At the centre of the gallery is a large notice board with the word connections writ in large. A photograph of her in a glamorous black dress sits at the centre, and around her we see the faces of those she was entangled with in Vienna. We see Kim Philby, the famous Soviet spy, who she recalls meeting in her memoir and only connects face to name thirty years later, when she happened to pick up The Third Man by E.H. Cookridge, a biography of Philby; the poet Stephen Spender (Spender’s first sexual relationship with a woman was with Muriel), who recalls his time in Vienna in his poem of the same name; Sergei Pankejeff – the famous Wolf Man, and a patient of Sigmund Freud; (Muriel herself wrote a book about his case entitled, The Wolf-Man and Sigmund Freud); Freud; Joseph Buttlinger; Albert Einstein – a good friend of hers; and several other names, all of which testify to the network of brilliance she interacted with and assisted during one of the darkest periods of all time. It is enthralling to think about her time in Vienna, her involvement in the underground, as revealed in her memoir which deals with the hunted lives of her comrades, but also evokes her personal relationships, fragments of memories she clearly treasured for most of her life.
She is most famous as Juliain Lillian Hellman’s book Pentimento, which was later filmed as Julia – a film which stars Vanessa Redgrave. The controversy surrounding this film is perhaps one of the most fascinating aspects of the entire story. When the book Pentimento first appeared, her friends began to call her, insisting that she must be “Julia” as there were no other American women who were deeply involved in the Austrian anti-Fascist or anti-Nazi underground. Although she says that she tried to write her own autobiography prior to the publication of this book, it seems like the book is what prompted her to tell her own story. She was even involved in founding and funding the Freud museum itself, and seems in this way responsible for carrying on the legacy of all of those names surrounding hers on the Connections chart, even as hers has generally faded into obscurity.
An article written about the exhibition declares her to be “the most thrilling person you’ve never heard of”. It is bizarre that she lacks fame, given that she was perhaps one of the greatest activists amidst a series of incredibly famous names.
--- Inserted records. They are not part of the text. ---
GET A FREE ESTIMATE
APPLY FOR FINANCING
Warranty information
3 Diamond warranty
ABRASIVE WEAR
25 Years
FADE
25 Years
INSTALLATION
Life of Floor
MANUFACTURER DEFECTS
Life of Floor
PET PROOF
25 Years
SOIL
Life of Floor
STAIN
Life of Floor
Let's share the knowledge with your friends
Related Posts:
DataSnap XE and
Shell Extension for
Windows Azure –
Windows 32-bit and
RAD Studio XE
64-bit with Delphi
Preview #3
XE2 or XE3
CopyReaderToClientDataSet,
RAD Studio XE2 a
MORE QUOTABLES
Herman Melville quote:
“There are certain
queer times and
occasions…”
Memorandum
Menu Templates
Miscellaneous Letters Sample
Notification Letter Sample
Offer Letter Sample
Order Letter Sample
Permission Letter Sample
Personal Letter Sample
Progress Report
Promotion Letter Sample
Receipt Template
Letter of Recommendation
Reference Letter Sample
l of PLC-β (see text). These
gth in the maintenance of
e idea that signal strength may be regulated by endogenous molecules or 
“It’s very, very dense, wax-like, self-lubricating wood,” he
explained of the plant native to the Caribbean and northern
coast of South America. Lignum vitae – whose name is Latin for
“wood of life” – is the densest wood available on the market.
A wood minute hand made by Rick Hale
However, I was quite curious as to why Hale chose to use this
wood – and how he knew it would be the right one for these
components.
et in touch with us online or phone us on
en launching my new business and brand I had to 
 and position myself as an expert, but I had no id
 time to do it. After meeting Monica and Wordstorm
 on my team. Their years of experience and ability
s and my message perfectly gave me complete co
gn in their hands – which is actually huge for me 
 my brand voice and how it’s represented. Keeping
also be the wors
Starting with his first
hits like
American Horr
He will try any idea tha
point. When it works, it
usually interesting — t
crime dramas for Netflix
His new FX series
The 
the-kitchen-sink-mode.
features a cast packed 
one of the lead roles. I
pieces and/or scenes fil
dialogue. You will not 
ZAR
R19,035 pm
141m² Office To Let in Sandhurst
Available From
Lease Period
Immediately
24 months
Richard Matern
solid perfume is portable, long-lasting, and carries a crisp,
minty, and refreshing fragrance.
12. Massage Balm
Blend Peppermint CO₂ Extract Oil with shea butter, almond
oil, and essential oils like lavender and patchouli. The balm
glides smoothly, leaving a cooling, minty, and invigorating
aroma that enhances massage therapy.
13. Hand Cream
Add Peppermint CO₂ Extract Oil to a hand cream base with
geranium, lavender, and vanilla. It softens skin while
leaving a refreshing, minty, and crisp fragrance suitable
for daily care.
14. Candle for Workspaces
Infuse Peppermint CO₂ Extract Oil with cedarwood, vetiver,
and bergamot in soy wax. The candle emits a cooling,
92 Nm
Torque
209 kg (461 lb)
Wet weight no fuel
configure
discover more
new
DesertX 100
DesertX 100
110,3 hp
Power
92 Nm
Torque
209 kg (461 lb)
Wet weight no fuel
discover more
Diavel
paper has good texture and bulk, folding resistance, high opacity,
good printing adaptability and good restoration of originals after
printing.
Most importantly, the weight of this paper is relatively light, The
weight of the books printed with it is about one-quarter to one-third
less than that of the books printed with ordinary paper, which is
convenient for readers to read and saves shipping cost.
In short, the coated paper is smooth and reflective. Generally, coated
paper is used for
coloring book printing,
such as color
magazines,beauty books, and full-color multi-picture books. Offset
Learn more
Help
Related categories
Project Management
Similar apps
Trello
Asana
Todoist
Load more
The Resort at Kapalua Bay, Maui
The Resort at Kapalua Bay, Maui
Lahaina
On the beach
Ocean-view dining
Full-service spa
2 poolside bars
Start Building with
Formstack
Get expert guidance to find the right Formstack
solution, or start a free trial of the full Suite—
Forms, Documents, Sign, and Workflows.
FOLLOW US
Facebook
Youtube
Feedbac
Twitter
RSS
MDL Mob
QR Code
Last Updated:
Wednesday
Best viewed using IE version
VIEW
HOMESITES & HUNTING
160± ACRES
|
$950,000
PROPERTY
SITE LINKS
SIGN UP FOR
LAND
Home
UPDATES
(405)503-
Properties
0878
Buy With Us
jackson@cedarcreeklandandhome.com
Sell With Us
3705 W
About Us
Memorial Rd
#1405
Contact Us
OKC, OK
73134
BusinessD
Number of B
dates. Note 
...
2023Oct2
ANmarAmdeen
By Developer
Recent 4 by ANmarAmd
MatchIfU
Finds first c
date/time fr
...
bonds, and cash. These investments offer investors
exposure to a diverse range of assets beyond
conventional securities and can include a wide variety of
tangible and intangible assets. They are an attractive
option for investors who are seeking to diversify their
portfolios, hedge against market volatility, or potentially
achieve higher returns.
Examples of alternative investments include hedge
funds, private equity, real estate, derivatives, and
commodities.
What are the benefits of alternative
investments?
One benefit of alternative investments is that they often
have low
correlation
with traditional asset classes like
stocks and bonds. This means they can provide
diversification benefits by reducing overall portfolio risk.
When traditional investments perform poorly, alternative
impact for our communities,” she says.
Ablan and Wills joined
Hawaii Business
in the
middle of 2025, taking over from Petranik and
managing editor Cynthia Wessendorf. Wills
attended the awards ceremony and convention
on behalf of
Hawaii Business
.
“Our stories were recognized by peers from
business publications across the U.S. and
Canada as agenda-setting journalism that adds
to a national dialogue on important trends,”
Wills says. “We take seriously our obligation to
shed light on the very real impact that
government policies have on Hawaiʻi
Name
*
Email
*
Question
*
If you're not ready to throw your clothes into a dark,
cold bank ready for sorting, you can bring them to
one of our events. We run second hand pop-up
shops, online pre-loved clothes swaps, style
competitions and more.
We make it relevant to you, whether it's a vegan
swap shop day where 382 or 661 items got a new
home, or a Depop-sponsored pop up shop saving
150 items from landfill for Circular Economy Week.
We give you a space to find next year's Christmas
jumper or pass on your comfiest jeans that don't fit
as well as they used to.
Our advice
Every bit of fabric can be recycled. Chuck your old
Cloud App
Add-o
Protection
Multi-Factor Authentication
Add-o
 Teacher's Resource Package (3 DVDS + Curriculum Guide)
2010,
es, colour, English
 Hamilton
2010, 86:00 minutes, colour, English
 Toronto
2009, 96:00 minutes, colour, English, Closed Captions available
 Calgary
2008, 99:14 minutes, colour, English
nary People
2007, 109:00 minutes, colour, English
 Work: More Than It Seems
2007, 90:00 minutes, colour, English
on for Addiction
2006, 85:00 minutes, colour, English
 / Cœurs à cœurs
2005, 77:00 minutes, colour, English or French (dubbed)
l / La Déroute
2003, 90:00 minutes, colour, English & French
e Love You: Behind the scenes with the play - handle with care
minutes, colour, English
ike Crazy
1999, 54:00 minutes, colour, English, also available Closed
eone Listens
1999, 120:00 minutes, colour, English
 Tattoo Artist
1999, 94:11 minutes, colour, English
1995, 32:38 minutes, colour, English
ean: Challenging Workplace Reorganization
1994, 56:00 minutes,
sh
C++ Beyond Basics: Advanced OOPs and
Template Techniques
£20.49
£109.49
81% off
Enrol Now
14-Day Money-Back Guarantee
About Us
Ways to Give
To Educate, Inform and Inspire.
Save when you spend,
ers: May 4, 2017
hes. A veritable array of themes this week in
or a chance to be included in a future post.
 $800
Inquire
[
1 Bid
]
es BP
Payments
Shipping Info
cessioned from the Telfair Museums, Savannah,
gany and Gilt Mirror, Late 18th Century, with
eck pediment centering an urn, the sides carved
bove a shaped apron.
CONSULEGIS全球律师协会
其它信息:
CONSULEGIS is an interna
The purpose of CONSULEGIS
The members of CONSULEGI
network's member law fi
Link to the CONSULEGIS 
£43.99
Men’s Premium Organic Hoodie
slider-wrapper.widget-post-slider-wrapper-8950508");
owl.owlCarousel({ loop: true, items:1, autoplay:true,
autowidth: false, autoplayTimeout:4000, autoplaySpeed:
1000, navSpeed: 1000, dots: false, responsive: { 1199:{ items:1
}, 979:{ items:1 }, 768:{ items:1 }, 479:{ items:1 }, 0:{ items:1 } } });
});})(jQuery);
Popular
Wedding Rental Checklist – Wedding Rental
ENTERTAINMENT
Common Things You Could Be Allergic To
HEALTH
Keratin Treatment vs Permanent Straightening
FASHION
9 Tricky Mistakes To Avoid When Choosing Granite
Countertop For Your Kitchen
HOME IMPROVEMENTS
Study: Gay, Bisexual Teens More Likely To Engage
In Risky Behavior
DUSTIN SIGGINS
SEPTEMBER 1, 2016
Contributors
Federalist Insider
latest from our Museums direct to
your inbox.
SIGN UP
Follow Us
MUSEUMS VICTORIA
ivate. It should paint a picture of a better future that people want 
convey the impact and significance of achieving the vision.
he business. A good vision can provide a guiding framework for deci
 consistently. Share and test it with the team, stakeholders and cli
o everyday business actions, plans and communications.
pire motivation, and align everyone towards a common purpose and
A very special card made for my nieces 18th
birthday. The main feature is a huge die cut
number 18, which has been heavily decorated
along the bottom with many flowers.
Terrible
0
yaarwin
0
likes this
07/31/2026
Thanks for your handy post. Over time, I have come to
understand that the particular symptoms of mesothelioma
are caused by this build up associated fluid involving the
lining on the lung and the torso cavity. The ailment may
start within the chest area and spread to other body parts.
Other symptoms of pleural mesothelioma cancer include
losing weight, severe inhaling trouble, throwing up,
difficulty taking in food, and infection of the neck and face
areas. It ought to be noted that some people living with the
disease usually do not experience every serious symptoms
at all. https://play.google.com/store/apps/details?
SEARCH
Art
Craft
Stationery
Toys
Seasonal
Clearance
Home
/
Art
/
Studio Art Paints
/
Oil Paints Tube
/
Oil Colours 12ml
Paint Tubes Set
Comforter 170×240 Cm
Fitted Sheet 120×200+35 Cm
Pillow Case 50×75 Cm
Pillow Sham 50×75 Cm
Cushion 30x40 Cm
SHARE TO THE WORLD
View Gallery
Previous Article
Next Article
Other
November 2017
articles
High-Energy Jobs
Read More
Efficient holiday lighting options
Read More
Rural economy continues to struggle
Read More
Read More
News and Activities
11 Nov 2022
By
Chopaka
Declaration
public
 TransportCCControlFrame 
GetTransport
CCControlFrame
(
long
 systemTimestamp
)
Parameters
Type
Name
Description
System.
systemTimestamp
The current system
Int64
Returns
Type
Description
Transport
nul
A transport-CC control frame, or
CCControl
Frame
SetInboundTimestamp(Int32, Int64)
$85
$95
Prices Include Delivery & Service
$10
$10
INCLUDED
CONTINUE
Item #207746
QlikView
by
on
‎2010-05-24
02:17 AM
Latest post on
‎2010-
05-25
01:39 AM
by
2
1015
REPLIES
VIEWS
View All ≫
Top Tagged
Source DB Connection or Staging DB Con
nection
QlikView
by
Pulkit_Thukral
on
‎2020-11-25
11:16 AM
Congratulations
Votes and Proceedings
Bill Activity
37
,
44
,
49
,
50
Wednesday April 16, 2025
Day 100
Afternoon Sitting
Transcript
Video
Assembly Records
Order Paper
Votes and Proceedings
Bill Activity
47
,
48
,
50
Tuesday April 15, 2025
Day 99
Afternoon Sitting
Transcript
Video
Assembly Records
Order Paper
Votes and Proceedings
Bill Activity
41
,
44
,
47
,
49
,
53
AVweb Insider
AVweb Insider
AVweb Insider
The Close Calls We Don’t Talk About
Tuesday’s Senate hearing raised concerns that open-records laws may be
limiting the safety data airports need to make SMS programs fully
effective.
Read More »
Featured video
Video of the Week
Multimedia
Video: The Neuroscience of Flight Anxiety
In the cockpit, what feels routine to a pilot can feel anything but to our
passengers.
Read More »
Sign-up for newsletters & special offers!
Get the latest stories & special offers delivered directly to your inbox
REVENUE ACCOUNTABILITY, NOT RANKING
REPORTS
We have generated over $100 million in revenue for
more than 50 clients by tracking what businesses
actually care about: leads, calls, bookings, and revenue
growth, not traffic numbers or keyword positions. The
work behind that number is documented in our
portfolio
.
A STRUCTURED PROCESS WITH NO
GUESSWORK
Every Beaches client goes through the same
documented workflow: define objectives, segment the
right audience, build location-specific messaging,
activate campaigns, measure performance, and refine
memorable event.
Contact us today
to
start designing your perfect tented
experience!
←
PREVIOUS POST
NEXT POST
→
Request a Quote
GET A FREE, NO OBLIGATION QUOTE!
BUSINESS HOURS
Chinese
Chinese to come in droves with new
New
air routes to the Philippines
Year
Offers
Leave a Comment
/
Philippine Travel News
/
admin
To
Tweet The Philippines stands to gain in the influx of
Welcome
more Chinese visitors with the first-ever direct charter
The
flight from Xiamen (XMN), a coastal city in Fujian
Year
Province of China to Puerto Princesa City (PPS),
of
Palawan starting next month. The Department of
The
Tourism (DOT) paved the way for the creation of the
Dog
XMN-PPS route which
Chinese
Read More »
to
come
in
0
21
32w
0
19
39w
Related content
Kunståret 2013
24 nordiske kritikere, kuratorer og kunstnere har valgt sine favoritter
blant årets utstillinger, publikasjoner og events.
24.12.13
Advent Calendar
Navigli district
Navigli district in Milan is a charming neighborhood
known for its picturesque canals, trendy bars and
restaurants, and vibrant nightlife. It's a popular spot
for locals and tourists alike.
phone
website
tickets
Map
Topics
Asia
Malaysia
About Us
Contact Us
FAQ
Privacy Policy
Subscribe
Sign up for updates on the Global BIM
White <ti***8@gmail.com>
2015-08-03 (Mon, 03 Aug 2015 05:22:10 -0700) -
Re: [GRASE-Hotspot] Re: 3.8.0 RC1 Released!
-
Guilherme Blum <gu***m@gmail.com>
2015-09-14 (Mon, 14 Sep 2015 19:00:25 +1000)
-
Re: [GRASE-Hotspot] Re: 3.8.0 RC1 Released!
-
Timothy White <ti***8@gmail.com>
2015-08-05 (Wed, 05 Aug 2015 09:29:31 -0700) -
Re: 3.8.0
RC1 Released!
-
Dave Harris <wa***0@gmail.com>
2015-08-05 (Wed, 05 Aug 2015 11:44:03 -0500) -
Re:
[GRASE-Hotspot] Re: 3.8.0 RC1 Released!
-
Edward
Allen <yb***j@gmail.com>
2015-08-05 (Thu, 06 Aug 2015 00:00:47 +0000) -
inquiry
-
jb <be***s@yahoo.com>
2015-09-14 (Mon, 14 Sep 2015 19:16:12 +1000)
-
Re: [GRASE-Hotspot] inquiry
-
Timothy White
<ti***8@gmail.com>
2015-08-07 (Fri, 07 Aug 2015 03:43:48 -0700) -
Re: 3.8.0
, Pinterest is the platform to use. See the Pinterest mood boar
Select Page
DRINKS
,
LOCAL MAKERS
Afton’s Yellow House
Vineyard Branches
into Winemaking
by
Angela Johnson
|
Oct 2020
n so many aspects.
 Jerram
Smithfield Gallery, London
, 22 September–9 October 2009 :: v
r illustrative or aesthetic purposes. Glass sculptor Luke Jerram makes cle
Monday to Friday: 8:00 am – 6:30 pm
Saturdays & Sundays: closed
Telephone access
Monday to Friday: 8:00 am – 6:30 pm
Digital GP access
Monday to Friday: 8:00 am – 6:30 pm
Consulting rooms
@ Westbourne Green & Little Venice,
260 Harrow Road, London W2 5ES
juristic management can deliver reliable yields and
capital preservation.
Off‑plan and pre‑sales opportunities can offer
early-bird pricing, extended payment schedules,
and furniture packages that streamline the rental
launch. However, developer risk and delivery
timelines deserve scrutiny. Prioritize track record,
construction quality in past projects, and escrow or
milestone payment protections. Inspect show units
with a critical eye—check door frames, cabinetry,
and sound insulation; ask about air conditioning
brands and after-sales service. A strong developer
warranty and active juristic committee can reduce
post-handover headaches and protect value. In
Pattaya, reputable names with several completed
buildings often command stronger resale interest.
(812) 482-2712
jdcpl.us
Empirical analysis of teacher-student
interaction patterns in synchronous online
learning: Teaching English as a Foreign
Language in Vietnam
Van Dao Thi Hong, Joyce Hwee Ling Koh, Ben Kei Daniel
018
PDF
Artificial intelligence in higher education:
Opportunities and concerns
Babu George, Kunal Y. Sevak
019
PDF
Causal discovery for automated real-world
An heiress, she could have remained in the States – but instead she came to Europe and spent years of her life smuggling people out of a war torn land. Jewish heroines like Gardiner deserve exhibitions, celebrations, books, and fame. They do not deserve to fade into obscurity, forgotten by generations. Reading her autobiography, hearing her compassionate voice and her radicality speak for itself, is an experience to treasure. I would highly recommend it.